Let us assume the following functional dependencies for the second table:

RESPONDENT_ID -> RESPONDENT_SERIAL_ID, 58 other attributes that
define a respondent such as zip code, political party, employment and etc.
RESPONDENT_ID, RESPONDENT_TYPE -> RESPONDENT_CODE, CREATE_DATE,
UPDATE_DATE, CHECK_SUM - MD5, CURRENT_IND
RESPONDENT_TYPE, RESPONDENT_CODE -> RESPONDENT_DESC

Evaluating The First Respondent Table

Given the assumed functional dependencies, the first table is indeed in 1NF, and thus an R-Table, as it meets the rules laid out in the background. However, realize that you really must look at the data to really determine if those rules are being met. For example, we may assume that each column contains a single value, but upon inspection of the data find that some column has been populated with multiple values separated by commas or pipes. An even more insidious violation of normalization may be using the order of rows or columns to encode additional meaning, for example the arrival order of survey responses. For this example let us assume none of this to be the case and the table is normalized and thus an R-Table.

The R-Table is also in 2NF as there are no partial key dependencies. The T-Table is clearly not in 3NF, as there are transitive dependencies. Each of the 4 DESC columns functionally dependent on the CODE columns, which in turn functionally depend on the RESPONDENT_ID column.

Evaluating The Second Respondent Table

Given the assume functional dependencies, the second table is not in 3NF. It is not even normalized (in 1NF) and thus not an R-Table. The RESPONDENT_ID is claimed to be the PK but there is also a composite candidate key on the RESPONDENT_ID plus the RESPONDENT_TYPE. This is because there must now be multiple rows per respondent, each with a different type and that type's corresponding code. The 3NF violation with a transitive dependency between the RESPONDENT_ID and RESPONDENT_TYPE functionally determining RESPONDENT_CODE and then RESPONDENT_TYPE and RESPONDENT_CODE functionally determining RESPONDENT_DESC is still present.

Conclusion

Many designers often assume that taking a specific data element, such as a categorical domain for age, and breaking it into two data elements which are a name value pair is performing "normalization." It is not. It is instead choosing a more generalized vs. more specific design. Normalization is a scientific process with clear rules. An R-Table in BCNF clearly has less redundancy that one on 2NF. The BCNF R-Table is clearly better with respect to avoiding redundancy.
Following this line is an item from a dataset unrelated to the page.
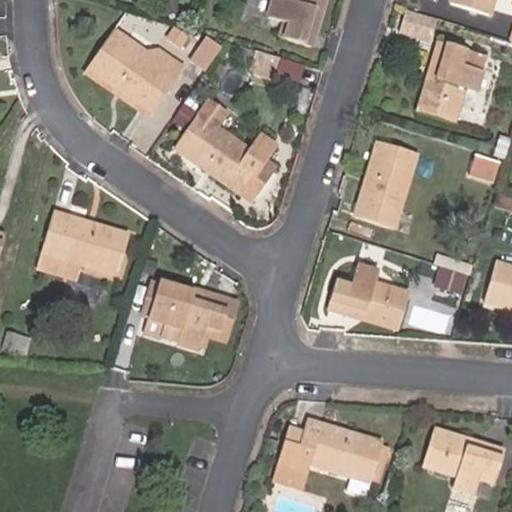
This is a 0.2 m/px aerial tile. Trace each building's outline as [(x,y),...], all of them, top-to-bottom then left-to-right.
[(176,0),(158,0),(161,14),(179,11),(176,0)] [(282,38),(312,47),(326,0),(286,0),(286,1),(284,0),(274,0),(269,18),(286,24),(282,38)] [(495,0),(451,0),(451,4),(490,16),(495,0)] [(429,44),(437,20),(409,11),(401,35),(429,44)] [(173,25),(165,39),(184,50),(192,35),(173,25)] [(150,113),(173,81),(151,65),(124,45),(127,41),(113,31),(86,68),(150,113)] [(151,65),(173,81),(183,67),(158,49),(143,53),(127,41),(124,45),(151,65)] [(191,64),(205,75),(221,52),(207,42),(191,64)] [(461,68),(465,52),(439,45),(419,113),(455,123),(465,90),(477,94),(483,74),(461,68)] [(277,58),(257,52),(250,73),(270,80),(277,58)] [(488,59),(465,52),(461,68),(483,74),(488,59)] [(279,67),(276,81),(300,87),(303,72),(279,67)] [(218,128),(228,114),(211,102),(201,116),(218,128)] [(240,196),(264,162),(274,149),(259,138),(250,152),(218,128),(201,116),(177,150),(240,196)] [(506,161),(511,142),(511,139),(501,137),(494,157),(506,161)] [(356,217),(395,230),(418,156),(378,144),(356,217)] [(492,183),(498,163),(474,156),(468,176),(492,183)] [(276,170),(264,162),(240,196),(252,204),(276,170)] [(511,194),(498,190),(493,206),(511,211),(511,194)] [(90,268),(117,276),(129,237),(54,215),(42,253),(90,268)] [(90,268),(42,253),(38,269),(86,283),(90,268)] [(511,311),(511,268),(497,264),(486,303),(511,311)] [(380,273),(358,267),(353,288),(337,284),(330,311),(399,332),(410,295),(377,284),(380,273)] [(461,295),(466,277),(438,268),(434,286),(461,295)] [(184,330),(180,343),(201,349),(205,335),(219,340),(229,305),(161,284),(150,320),(184,330)] [(147,333),(180,343),(184,330),(150,320),(147,333)] [(26,356),(30,340),(7,332),(3,351),(26,356)] [(383,445),(309,422),(306,434),(297,460),(310,464),(371,483),(383,445)] [(310,464),(297,460),(306,434),(291,429),(275,481),(302,489),(310,464)] [(436,432),(425,467),(459,479),(456,489),(475,495),(480,480),(494,485),(504,452),(436,432)] [(450,496),(447,511),(471,511),(474,500),(450,496)]
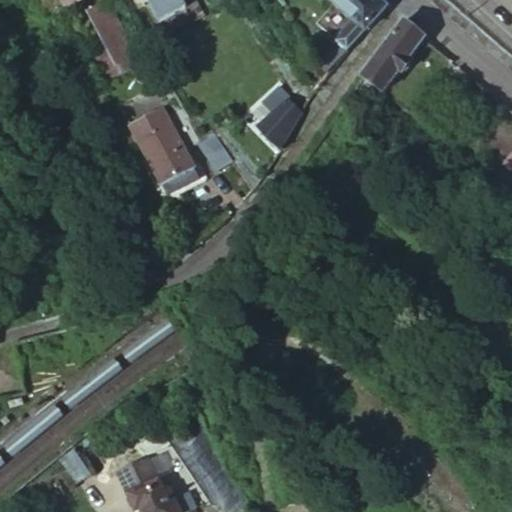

Deciding between specialization vs. generalization however is not a scientific process. So how to know which is better? Well it depends on the situation. The advantage to generalization is that it is more flexible for future considerations only in that the data structure doesn't have to change when more data points are added, but comes at a cost of more complexity. The advantage to specialization is it is simpler and enables the DBMS to constraint the domain of each specific column, but it does require additional columns to be added when new data points are added. Personally I prefer to do things like Einstein said "as simple as possible but no simpler."

With respect to the two tables you've presented, I prefer the first design (over a corrected second design) but again not because it is more or less normalized. It is simply more clear what is being represented. The only change from a normalization perspective I would make would be to place each CODE --> DESC combination into its on R-Table so as to achieve full normalization. If you want to be sure to avoid the anomalies associated with R-Tables that are less than fully normalized you must ensure full normalization.

References

A good primer on normalization (and on data management fundamentals in general) is Fabian Pascal's Practical Database Foundation Series. Paper number one describes business modeling (where dependencies are determined) and paper number two which describes normalization. Chris Date's Database Design and Relational Theory provides an in-depth look at normalization along with orthogonality with respect to reducing redundancy in logical database designs.